:: PROVIDED RECORDS ::
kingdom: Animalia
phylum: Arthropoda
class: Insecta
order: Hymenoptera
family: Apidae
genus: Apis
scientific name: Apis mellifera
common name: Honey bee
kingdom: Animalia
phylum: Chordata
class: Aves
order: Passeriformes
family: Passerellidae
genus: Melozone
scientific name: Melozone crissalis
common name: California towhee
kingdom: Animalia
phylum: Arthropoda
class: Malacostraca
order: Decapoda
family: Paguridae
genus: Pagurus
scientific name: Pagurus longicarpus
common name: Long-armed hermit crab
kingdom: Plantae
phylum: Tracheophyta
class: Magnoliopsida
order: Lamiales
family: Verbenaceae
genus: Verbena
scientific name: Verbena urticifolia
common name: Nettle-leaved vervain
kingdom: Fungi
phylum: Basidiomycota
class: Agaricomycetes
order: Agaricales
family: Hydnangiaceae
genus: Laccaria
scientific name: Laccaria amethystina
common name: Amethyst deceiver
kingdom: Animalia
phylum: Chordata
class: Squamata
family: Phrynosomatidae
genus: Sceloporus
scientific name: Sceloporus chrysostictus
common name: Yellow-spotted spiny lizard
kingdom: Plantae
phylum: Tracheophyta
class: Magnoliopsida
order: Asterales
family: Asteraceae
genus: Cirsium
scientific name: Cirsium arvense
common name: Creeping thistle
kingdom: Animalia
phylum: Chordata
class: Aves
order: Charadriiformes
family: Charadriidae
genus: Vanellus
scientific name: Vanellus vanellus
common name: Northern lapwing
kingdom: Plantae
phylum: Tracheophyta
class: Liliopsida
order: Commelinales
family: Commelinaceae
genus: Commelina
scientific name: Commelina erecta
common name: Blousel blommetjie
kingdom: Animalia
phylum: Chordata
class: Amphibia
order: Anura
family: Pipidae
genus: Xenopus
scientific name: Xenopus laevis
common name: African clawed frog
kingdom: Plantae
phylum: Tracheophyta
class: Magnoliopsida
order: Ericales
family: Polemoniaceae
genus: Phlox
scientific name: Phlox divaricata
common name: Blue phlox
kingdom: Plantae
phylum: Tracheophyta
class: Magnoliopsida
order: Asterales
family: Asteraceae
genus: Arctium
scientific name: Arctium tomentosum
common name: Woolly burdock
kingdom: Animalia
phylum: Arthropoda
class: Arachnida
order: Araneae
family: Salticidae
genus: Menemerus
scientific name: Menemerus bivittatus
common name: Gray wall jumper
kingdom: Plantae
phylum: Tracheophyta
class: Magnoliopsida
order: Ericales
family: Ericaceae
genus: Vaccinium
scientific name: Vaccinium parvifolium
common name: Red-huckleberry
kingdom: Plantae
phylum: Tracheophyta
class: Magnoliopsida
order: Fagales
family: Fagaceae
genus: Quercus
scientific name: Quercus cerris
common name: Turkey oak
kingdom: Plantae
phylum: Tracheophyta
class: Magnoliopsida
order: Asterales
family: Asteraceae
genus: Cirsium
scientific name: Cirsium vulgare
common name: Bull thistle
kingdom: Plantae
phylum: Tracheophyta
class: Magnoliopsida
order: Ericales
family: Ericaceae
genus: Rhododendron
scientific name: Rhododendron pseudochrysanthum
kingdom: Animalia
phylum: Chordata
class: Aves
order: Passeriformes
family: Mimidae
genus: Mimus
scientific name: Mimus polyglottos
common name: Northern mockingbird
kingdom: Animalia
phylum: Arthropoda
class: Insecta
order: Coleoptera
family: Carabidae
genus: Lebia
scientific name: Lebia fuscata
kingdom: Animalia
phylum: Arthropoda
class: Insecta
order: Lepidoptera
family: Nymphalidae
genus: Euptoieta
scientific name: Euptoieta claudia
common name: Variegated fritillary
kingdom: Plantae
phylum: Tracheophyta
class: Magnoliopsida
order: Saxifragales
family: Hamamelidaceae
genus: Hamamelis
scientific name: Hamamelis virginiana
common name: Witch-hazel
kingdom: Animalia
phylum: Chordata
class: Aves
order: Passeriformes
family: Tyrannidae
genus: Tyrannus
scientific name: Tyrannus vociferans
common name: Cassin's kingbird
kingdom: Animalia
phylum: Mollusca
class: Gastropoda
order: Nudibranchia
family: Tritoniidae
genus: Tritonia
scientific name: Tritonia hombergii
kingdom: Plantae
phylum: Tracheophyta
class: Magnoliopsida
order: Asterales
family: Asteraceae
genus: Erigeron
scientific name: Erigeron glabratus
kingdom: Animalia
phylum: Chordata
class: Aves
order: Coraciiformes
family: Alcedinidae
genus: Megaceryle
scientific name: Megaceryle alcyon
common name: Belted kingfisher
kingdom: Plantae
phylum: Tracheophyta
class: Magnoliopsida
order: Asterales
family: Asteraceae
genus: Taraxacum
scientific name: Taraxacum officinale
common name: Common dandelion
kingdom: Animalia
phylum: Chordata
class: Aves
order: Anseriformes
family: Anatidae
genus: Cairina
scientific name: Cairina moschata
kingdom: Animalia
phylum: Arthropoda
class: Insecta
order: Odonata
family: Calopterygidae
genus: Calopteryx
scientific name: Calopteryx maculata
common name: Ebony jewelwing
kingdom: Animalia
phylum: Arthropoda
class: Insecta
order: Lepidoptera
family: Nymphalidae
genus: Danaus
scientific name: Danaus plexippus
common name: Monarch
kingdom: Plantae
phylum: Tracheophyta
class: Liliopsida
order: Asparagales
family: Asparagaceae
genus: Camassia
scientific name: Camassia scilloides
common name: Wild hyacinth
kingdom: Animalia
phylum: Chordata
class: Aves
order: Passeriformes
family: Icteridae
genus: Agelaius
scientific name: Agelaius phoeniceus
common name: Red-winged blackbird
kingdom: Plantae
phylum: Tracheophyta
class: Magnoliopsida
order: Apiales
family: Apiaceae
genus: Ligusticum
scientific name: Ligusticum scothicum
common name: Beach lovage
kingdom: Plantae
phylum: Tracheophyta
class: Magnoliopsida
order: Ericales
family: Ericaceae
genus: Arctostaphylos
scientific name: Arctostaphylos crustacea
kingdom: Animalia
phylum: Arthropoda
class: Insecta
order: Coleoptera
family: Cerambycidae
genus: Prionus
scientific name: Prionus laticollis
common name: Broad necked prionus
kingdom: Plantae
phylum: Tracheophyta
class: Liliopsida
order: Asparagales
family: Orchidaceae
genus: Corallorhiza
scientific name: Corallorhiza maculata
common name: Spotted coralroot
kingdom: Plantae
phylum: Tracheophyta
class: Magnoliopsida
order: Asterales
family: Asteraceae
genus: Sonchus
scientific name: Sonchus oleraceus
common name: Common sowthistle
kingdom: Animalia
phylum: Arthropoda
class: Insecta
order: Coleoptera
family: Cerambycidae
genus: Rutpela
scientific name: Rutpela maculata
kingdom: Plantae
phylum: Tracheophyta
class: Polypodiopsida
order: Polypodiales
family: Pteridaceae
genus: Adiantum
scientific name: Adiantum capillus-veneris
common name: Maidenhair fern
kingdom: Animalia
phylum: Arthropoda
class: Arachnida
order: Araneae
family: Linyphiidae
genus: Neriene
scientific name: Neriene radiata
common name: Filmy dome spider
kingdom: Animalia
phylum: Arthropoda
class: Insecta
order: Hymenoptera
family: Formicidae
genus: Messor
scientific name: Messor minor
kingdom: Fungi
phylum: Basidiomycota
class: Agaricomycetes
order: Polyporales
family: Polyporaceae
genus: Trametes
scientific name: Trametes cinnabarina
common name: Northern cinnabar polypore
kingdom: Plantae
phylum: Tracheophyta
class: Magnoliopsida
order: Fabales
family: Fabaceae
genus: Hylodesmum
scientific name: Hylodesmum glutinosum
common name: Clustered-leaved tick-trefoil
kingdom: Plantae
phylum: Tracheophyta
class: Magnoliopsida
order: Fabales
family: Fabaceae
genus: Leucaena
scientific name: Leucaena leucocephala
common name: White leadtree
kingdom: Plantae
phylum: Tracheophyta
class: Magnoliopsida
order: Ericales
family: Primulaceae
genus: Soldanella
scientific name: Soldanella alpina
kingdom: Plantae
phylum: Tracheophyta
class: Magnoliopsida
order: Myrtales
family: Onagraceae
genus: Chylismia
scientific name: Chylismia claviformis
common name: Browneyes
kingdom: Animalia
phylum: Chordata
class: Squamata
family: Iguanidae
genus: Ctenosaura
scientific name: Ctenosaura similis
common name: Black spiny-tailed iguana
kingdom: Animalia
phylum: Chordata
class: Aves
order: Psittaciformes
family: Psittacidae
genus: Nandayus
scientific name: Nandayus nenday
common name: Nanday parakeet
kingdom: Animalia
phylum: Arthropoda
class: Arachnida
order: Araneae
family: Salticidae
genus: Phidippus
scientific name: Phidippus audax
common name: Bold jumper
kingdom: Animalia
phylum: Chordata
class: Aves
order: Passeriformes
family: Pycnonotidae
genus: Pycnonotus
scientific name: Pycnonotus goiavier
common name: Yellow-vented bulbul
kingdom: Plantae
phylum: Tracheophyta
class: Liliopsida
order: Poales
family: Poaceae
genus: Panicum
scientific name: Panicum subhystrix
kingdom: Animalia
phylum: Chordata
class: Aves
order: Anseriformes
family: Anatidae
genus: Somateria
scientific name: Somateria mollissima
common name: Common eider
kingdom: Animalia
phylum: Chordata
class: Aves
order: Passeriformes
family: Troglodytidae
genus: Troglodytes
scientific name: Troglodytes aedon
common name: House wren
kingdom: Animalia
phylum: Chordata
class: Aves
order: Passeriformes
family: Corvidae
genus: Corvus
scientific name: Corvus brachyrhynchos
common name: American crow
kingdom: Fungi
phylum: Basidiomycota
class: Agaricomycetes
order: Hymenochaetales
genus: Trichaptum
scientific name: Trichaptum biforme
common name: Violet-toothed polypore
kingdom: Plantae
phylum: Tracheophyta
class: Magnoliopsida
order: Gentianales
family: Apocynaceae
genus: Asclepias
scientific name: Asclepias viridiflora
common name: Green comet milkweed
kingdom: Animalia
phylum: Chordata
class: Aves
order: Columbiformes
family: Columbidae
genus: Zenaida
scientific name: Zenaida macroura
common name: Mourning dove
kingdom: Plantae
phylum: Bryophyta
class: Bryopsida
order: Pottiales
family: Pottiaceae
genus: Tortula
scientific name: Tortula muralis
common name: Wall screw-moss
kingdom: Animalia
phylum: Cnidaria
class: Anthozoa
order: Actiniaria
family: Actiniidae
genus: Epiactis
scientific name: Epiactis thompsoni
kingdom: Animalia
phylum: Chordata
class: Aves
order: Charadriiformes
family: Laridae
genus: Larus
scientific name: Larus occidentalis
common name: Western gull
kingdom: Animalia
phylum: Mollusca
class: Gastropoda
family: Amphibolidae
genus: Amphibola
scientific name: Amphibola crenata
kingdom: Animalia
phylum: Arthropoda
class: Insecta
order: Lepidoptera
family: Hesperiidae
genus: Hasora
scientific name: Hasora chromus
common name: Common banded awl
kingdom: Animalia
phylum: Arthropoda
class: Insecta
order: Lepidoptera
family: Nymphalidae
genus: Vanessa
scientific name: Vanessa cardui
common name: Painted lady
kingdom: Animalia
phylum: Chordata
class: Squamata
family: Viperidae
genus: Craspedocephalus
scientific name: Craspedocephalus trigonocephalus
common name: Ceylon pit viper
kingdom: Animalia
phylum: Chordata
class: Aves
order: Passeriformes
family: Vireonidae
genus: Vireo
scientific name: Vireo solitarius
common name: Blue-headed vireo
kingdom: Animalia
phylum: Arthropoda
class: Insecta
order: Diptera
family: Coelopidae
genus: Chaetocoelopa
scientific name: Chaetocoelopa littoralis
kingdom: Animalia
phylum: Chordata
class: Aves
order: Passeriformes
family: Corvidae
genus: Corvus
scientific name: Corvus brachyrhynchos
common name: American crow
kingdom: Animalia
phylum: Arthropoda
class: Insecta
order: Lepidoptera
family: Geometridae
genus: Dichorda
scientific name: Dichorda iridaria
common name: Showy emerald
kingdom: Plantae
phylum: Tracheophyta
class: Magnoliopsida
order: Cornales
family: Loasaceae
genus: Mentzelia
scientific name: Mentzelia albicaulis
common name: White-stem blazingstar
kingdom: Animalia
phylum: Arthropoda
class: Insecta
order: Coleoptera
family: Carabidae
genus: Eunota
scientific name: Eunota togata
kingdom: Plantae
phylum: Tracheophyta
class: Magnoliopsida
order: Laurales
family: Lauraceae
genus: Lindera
:::
**WRITTEN TASK**
Reproduce verbatim the lines of the records beginning with the line that contains "family: Laridae" and ending with the line that contains "common name: Ceylon pit viper", including both of those lines.

**ANSWER TO THIS PROBLEM**
family: Laridae
genus: Larus
scientific name: Larus occidentalis
common name: Western gull
kingdom: Animalia
phylum: Mollusca
class: Gastropoda
family: Amphibolidae
genus: Amphibola
scientific name: Amphibola crenata
kingdom: Animalia
phylum: Arthropoda
class: Insecta
order: Lepidoptera
family: Hesperiidae
genus: Hasora
scientific name: Hasora chromus
common name: Common banded awl
kingdom: Animalia
phylum: Arthropoda
class: Insecta
order: Lepidoptera
family: Nymphalidae
genus: Vanessa
scientific name: Vanessa cardui
common name: Painted lady
kingdom: Animalia
phylum: Chordata
class: Squamata
family: Viperidae
genus: Craspedocephalus
scientific name: Craspedocephalus trigonocephalus
common name: Ceylon pit viper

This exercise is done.